Women’s voices factor strongly in the collection beginning with poet and civil rights activist Audre Lorde’s quote, “Your silence will not protect you.” It’s a fitting line for poems dealing with issues like domestic violence, rape, oppression, redemption and freedom.
Some of the entries have real-life events as their inspiration. The crown of sonnets “Femicide/Femicidio ~ The Murdered and Disappeared Women of Ciudad Juarez, México” is about hundreds of women missing, mutilated or killed in that border locale since 1994, discarded as fugitives and prostitutes. In the last sonnet, Worley laments — like the Mexican women who have lost loved ones — over the Black women in Peoria who’ve met a similar, tragic fate.
Famed writer Kwame Dawes calls Worley’s work, “committed to the task of truth-telling and political daring” that combines “impeccable poetic timing” and “delicate management of sentiment and emotion.” Like Dawes, Associate Dean of Undergraduate Studies Rob Prescott, who has served alongside Worley in the English department for 30 years, has enormous respect for her talents as well as her fortitude in bringing her work to fruition.
“I have a privileged understanding now of the profound inner strength she developed from her youth and throughout her amazing career,” he said. “You will catch glimpses of it in her poetry, and the compassion she feels for others’ struggles, trauma and triumphs that resonate with her own lived experience.”
However despite such praise, Worley has struggled with fallow stretches brought on by self-doubt.
“Our artistic talents do not die; sometimes they are forced to sleep and smolder waiting for fresh air so that combustion can begin again,” she wrote on her Facebook page in 2015. “I am a poet and for a 10-year period I did not write one word. Since I, as an individual, obtained the freedom to be myself, my words have never left me again. To everyone reawakening, welcome back into being yourself, and best wishes for the birth and life of your new self.”
A quiet, avid reader
Worley grew up in Chicago and developed a love of reading at age 4 when her mother taught her by pointing out letters and words in the newspaper. She and her two younger brothers made frequent trips to the library where Worley would get as many children’s books as she could carry. When she finished with those, she got permission to get books from the young adult section.
“I just learned so much about the world once I did that,” said Worley. “At night, I was in my bedroom and there was a little piece of light. I would sit there and read, then I’d go to sleep. But I still wanted to read.”
Her parents exposed her to as much of the world as possible, including opera, which confused the 8-year-old at the time. But her parents explained it was important for her to know what an opera was. More enjoyable were trips to the Ice Capades, museums and the zoo.
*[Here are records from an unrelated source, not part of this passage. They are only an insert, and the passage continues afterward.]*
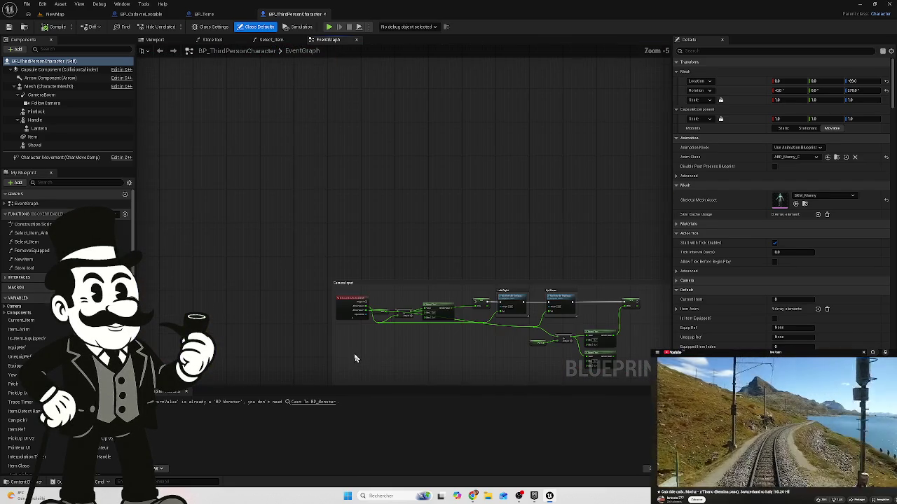
mouse_move(435, 281)
left_mouse_down()
mouse_move(404, 297)
mouse_move(354, 244)
mouse_move(360, 306)
left_mouse_up()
After earning an honorable mention for an eighth-grade essay in a Chicagowide contest, Worley began to consider a writing career. Her confidence grew when one of her short stories placed in a competition hosted by the Peoria Journal Star, followed by it placing at the national level.
“That really assured me that maybe I had talent.That’s what I came to Bradley with — a sense I could do creative writing — it’s when I probably started to take (writing) seriously.”